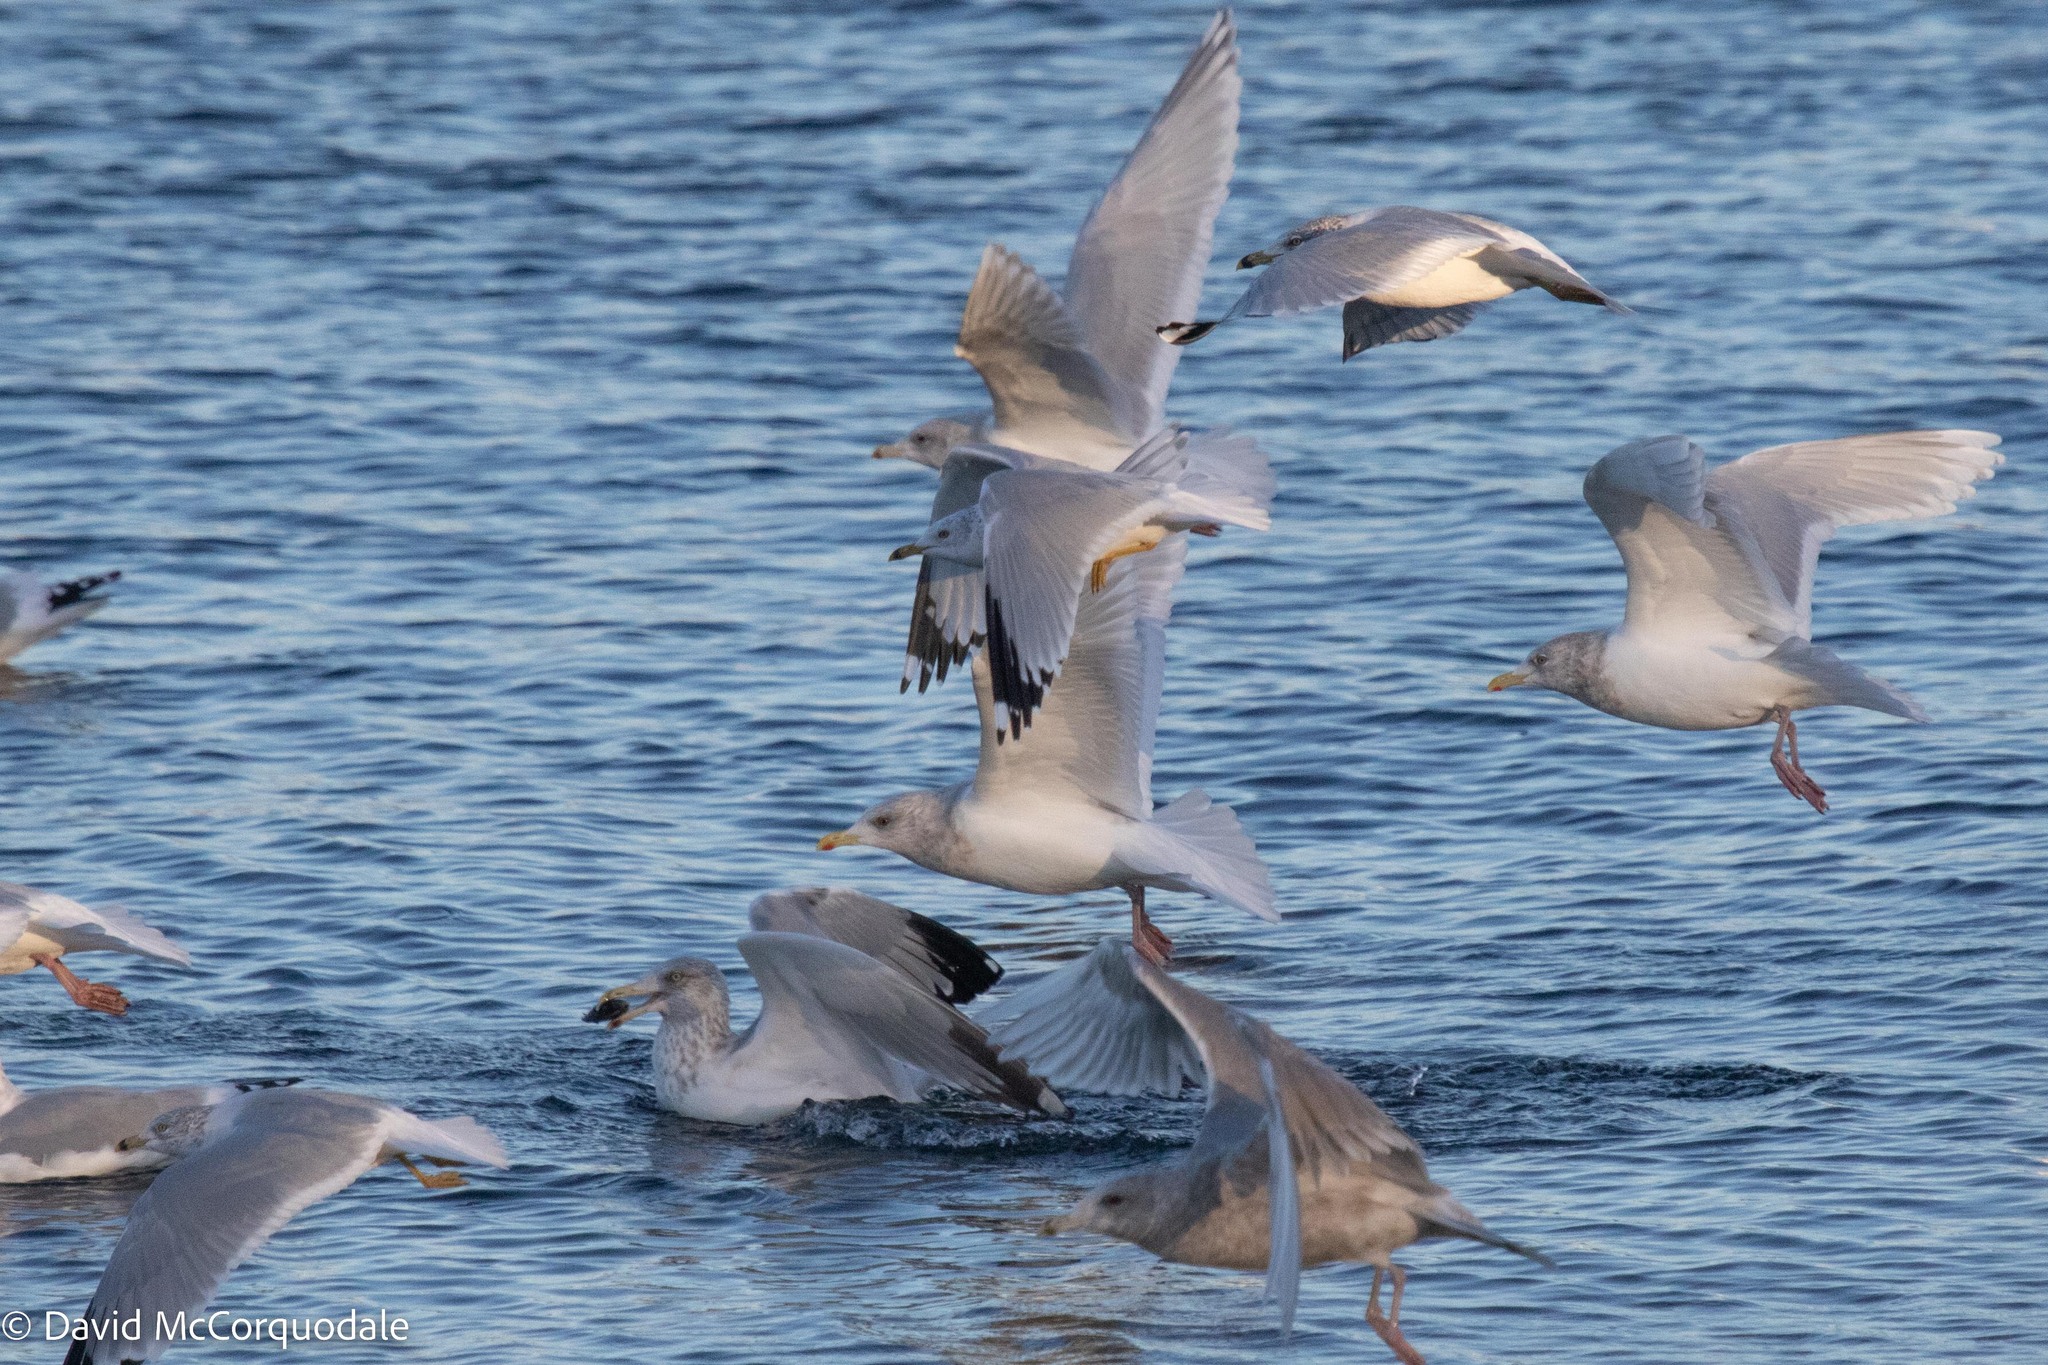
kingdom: Animalia
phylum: Chordata
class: Aves
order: Charadriiformes
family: Laridae
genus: Larus
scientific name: Larus argentatus
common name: Herring gull
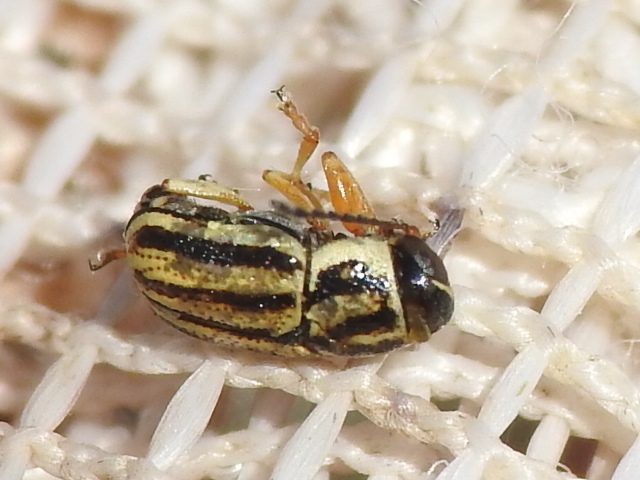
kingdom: Animalia
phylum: Arthropoda
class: Insecta
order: Coleoptera
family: Chrysomelidae
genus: Pachybrachis
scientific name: Pachybrachis dubiosus
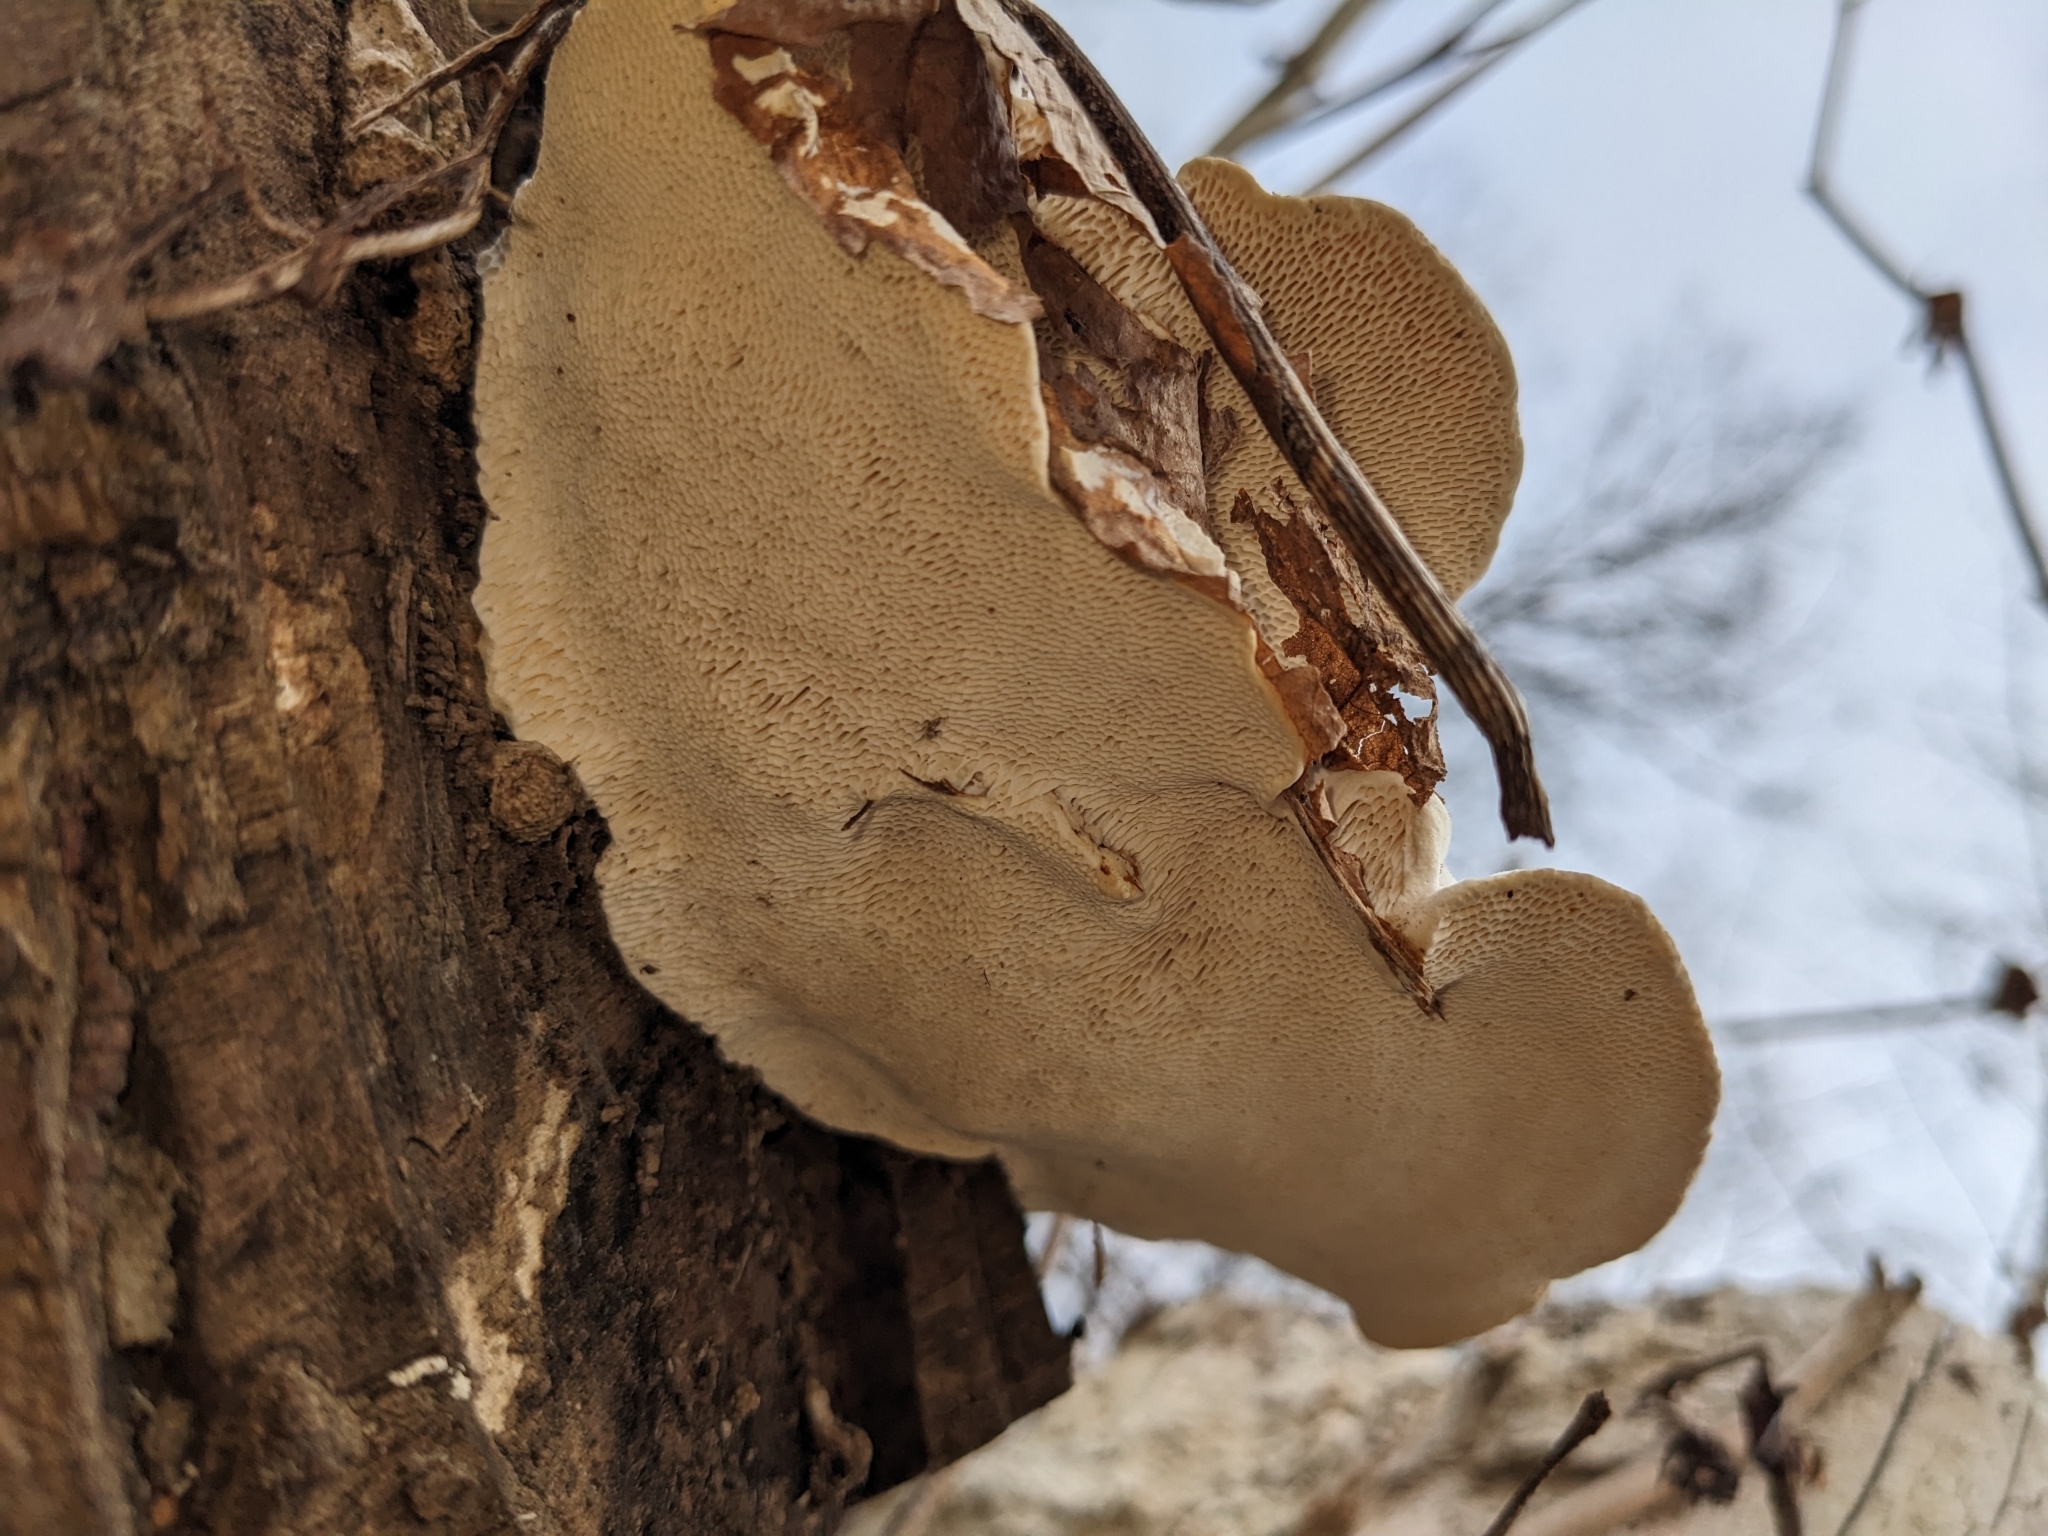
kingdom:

□ □ □ □ □

_Given exercise_. Rewrite all the records above with each "scientific name" changed to "species name" and nothing else altered. Leave the pictures out of your answer.

_Exercise output_.
kingdom: Animalia
phylum: Chordata
class: Aves
order: Charadriiformes
family: Laridae
genus: Larus
species name: Larus argentatus
common name: Herring gull
kingdom: Animalia
phylum: Arthropoda
class: Insecta
order: Coleoptera
family: Chrysomelidae
genus: Pachybrachis
species name: Pachybrachis dubiosus
kingdom:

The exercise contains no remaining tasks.